§ **What is required**
Your answer must match the records word for word and contain no pictures.

START Material to process

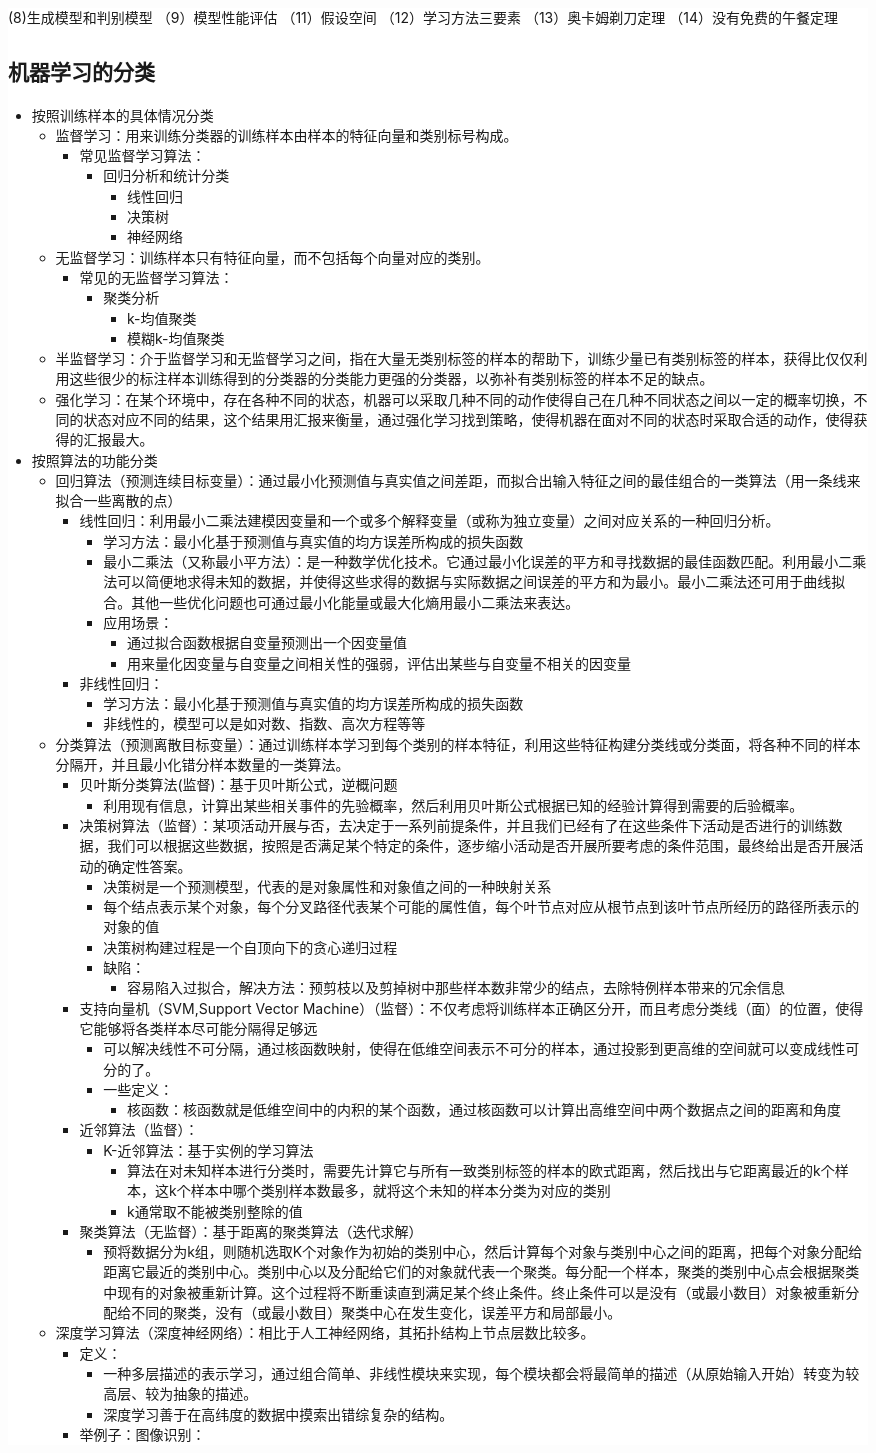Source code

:   (8)生成模型和判别模型
 （9）模型性能评估
 （11）假设空间
 （12）学习方法三要素
 （13）奥卡姆剃刀定理
 （14）没有免费的午餐定理
   
 ## 机器学习的分类
 * 按照训练样本的具体情况分类
   * 监督学习：用来训练分类器的训练样本由样本的特征向量和类别标号构成。
     * 常见监督学习算法：
       * 回归分析和统计分类
         * 线性回归
         * 决策树
         * 神经网络
   * 无监督学习：训练样本只有特征向量，而不包括每个向量对应的类别。
     * 常见的无监督学习算法：
       * 聚类分析
         * k-均值聚类
         * 模糊k-均值聚类
   * 半监督学习：介于监督学习和无监督学习之间，指在大量无类别标签的样本的帮助下，训练少量已有类别标签的样本，获得比仅仅利用这些很少的标注样本训练得到的分类器的分类能力更强的分类器，以弥补有类别标签的样本不足的缺点。<br />
   * 强化学习：在某个环境中，存在各种不同的状态，机器可以采取几种不同的动作使得自己在几种不同状态之间以一定的概率切换，不同的状态对应不同的结果，这个结果用汇报来衡量，通过强化学习找到策略，使得机器在面对不同的状态时采取合适的动作，使得获得的汇报最大。
* 按照算法的功能分类
  * 回归算法（预测连续目标变量）：通过最小化预测值与真实值之间差距，而拟合出输入特征之间的最佳组合的一类算法（用一条线来拟合一些离散的点）
    * 线性回归：利用最小二乘法建模因变量和一个或多个解释变量（或称为独立变量）之间对应关系的一种回归分析。
        * 学习方法：最小化基于预测值与真实值的均方误差所构成的损失函数
        * 最小二乘法（又称最小平方法）：是一种数学优化技术。它通过最小化误差的平方和寻找数据的最佳函数匹配。利用最小二乘法可以简便地求得未知的数据，并使得这些求得的数据与实际数据之间误差的平方和为最小。最小二乘法还可用于曲线拟合。其他一些优化问题也可通过最小化能量或最大化熵用最小二乘法来表达。
        * 应用场景：
           * 通过拟合函数根据自变量预测出一个因变量值
           * 用来量化因变量与自变量之间相关性的强弱，评估出某些与自变量不相关的因变量
    * 非线性回归：
       * 学习方法：最小化基于预测值与真实值的均方误差所构成的损失函数
       * 非线性的，模型可以是如对数、指数、高次方程等等
  * 分类算法（预测离散目标变量）：通过训练样本学习到每个类别的样本特征，利用这些特征构建分类线或分类面，将各种不同的样本分隔开，并且最小化错分样本数量的一类算法。
    * 贝叶斯分类算法(监督)：基于贝叶斯公式，逆概问题
       * 利用现有信息，计算出某些相关事件的先验概率，然后利用贝叶斯公式根据已知的经验计算得到需要的后验概率。
    * 决策树算法（监督）：某项活动开展与否，去决定于一系列前提条件，并且我们已经有了在这些条件下活动是否进行的训练数据，我们可以根据这些数据，按照是否满足某个特定的条件，逐步缩小活动是否开展所要考虑的条件范围，最终给出是否开展活动的确定性答案。
      * 决策树是一个预测模型，代表的是对象属性和对象值之间的一种映射关系
      * 每个结点表示某个对象，每个分叉路径代表某个可能的属性值，每个叶节点对应从根节点到该叶节点所经历的路径所表示的对象的值
      * 决策树构建过程是一个自顶向下的贪心递归过程
      * 缺陷：
        * 容易陷入过拟合，解决方法：预剪枝以及剪掉树中那些样本数非常少的结点，去除特例样本带来的冗余信息
    * 支持向量机（SVM,Support Vector Machine）（监督）：不仅考虑将训练样本正确区分开，而且考虑分类线（面）的位置，使得它能够将各类样本尽可能分隔得足够远
         * 可以解决线性不可分隔，通过核函数映射，使得在低维空间表示不可分的样本，通过投影到更高维的空间就可以变成线性可分的了。
         * 一些定义：
           * 核函数：核函数就是低维空间中的内积的某个函数，通过核函数可以计算出高维空间中两个数据点之间的距离和角度
    * 近邻算法（监督）：
       * K-近邻算法：基于实例的学习算法
          * 算法在对未知样本进行分类时，需要先计算它与所有一致类别标签的样本的欧式距离，然后找出与它距离最近的k个样本，这k个样本中哪个类别样本数最多，就将这个未知的样本分类为对应的类别
          * k通常取不能被类别整除的值
    * 聚类算法（无监督）：基于距离的聚类算法（迭代求解）
      * 预将数据分为k组，则随机选取K个对象作为初始的类别中心，然后计算每个对象与类别中心之间的距离，把每个对象分配给距离它最近的类别中心。类别中心以及分配给它们的对象就代表一个聚类。每分配一个样本，聚类的类别中心点会根据聚类中现有的对象被重新计算。这个过程将不断重读直到满足某个终止条件。终止条件可以是没有（或最小数目）对象被重新分配给不同的聚类，没有（或最小数目）聚类中心在发生变化，误差平方和局部最小。
   * 深度学习算法（深度神经网络）：相比于人工神经网络，其拓扑结构上节点层数比较多。
     * 定义：
       * 一种多层描述的表示学习，通过组合简单、非线性模块来实现，每个模块都会将最简单的描述（从原始输入开始）转变为较高层、较为抽象的描述。
       * 深度学习善于在高纬度的数据中摸索出错综复杂的结构。
     * 举例子：图像识别：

END Material to process

§ **Answer section**
Source code

:   (8)生成模型和判别模型
 （9）模型性能评估
 （11）假设空间
 （12）学习方法三要素
 （13）奥卡姆剃刀定理
 （14）没有免费的午餐定理
   
 ## 机器学习的分类
 * 按照训练样本的具体情况分类
   * 监督学习：用来训练分类器的训练样本由样本的特征向量和类别标号构成。
     * 常见监督学习算法：
       * 回归分析和统计分类
         * 线性回归
         * 决策树
         * 神经网络
   * 无监督学习：训练样本只有特征向量，而不包括每个向量对应的类别。
     * 常见的无监督学习算法：
       * 聚类分析
         * k-均值聚类
         * 模糊k-均值聚类
   * 半监督学习：介于监督学习和无监督学习之间，指在大量无类别标签的样本的帮助下，训练少量已有类别标签的样本，获得比仅仅利用这些很少的标注样本训练得到的分类器的分类能力更强的分类器，以弥补有类别标签的样本不足的缺点。<br />
   * 强化学习：在某个环境中，存在各种不同的状态，机器可以采取几种不同的动作使得自己在几种不同状态之间以一定的概率切换，不同的状态对应不同的结果，这个结果用汇报来衡量，通过强化学习找到策略，使得机器在面对不同的状态时采取合适的动作，使得获得的汇报最大。
* 按照算法的功能分类
  * 回归算法（预测连续目标变量）：通过最小化预测值与真实值之间差距，而拟合出输入特征之间的最佳组合的一类算法（用一条线来拟合一些离散的点）
    * 线性回归：利用最小二乘法建模因变量和一个或多个解释变量（或称为独立变量）之间对应关系的一种回归分析。
        * 学习方法：最小化基于预测值与真实值的均方误差所构成的损失函数
        * 最小二乘法（又称最小平方法）：是一种数学优化技术。它通过最小化误差的平方和寻找数据的最佳函数匹配。利用最小二乘法可以简便地求得未知的数据，并使得这些求得的数据与实际数据之间误差的平方和为最小。最小二乘法还可用于曲线拟合。其他一些优化问题也可通过最小化能量或最大化熵用最小二乘法来表达。
        * 应用场景：
           * 通过拟合函数根据自变量预测出一个因变量值
           * 用来量化因变量与自变量之间相关性的强弱，评估出某些与自变量不相关的因变量
    * 非线性回归：
       * 学习方法：最小化基于预测值与真实值的均方误差所构成的损失函数
       * 非线性的，模型可以是如对数、指数、高次方程等等
  * 分类算法（预测离散目标变量）：通过训练样本学习到每个类别的样本特征，利用这些特征构建分类线或分类面，将各种不同的样本分隔开，并且最小化错分样本数量的一类算法。
    * 贝叶斯分类算法(监督)：基于贝叶斯公式，逆概问题
       * 利用现有信息，计算出某些相关事件的先验概率，然后利用贝叶斯公式根据已知的经验计算得到需要的后验概率。
    * 决策树算法（监督）：某项活动开展与否，去决定于一系列前提条件，并且我们已经有了在这些条件下活动是否进行的训练数据，我们可以根据这些数据，按照是否满足某个特定的条件，逐步缩小活动是否开展所要考虑的条件范围，最终给出是否开展活动的确定性答案。
      * 决策树是一个预测模型，代表的是对象属性和对象值之间的一种映射关系
      * 每个结点表示某个对象，每个分叉路径代表某个可能的属性值，每个叶节点对应从根节点到该叶节点所经历的路径所表示的对象的值
      * 决策树构建过程是一个自顶向下的贪心递归过程
      * 缺陷：
        * 容易陷入过拟合，解决方法：预剪枝以及剪掉树中那些样本数非常少的结点，去除特例样本带来的冗余信息
    * 支持向量机（SVM,Support Vector Machine）（监督）：不仅考虑将训练样本正确区分开，而且考虑分类线（面）的位置，使得它能够将各类样本尽可能分隔得足够远
         * 可以解决线性不可分隔，通过核函数映射，使得在低维空间表示不可分的样本，通过投影到更高维的空间就可以变成线性可分的了。
         * 一些定义：
           * 核函数：核函数就是低维空间中的内积的某个函数，通过核函数可以计算出高维空间中两个数据点之间的距离和角度
    * 近邻算法（监督）：
       * K-近邻算法：基于实例的学习算法
          * 算法在对未知样本进行分类时，需要先计算它与所有一致类别标签的样本的欧式距离，然后找出与它距离最近的k个样本，这k个样本中哪个类别样本数最多，就将这个未知的样本分类为对应的类别
          * k通常取不能被类别整除的值
    * 聚类算法（无监督）：基于距离的聚类算法（迭代求解）
      * 预将数据分为k组，则随机选取K个对象作为初始的类别中心，然后计算每个对象与类别中心之间的距离，把每个对象分配给距离它最近的类别中心。类别中心以及分配给它们的对象就代表一个聚类。每分配一个样本，聚类的类别中心点会根据聚类中现有的对象被重新计算。这个过程将不断重读直到满足某个终止条件。终止条件可以是没有（或最小数目）对象被重新分配给不同的聚类，没有（或最小数目）聚类中心在发生变化，误差平方和局部最小。
   * 深度学习算法（深度神经网络）：相比于人工神经网络，其拓扑结构上节点层数比较多。
     * 定义：
       * 一种多层描述的表示学习，通过组合简单、非线性模块来实现，每个模块都会将最简单的描述（从原始输入开始）转变为较高层、较为抽象的描述。
       * 深度学习善于在高纬度的数据中摸索出错综复杂的结构。
     * 举例子：图像识别：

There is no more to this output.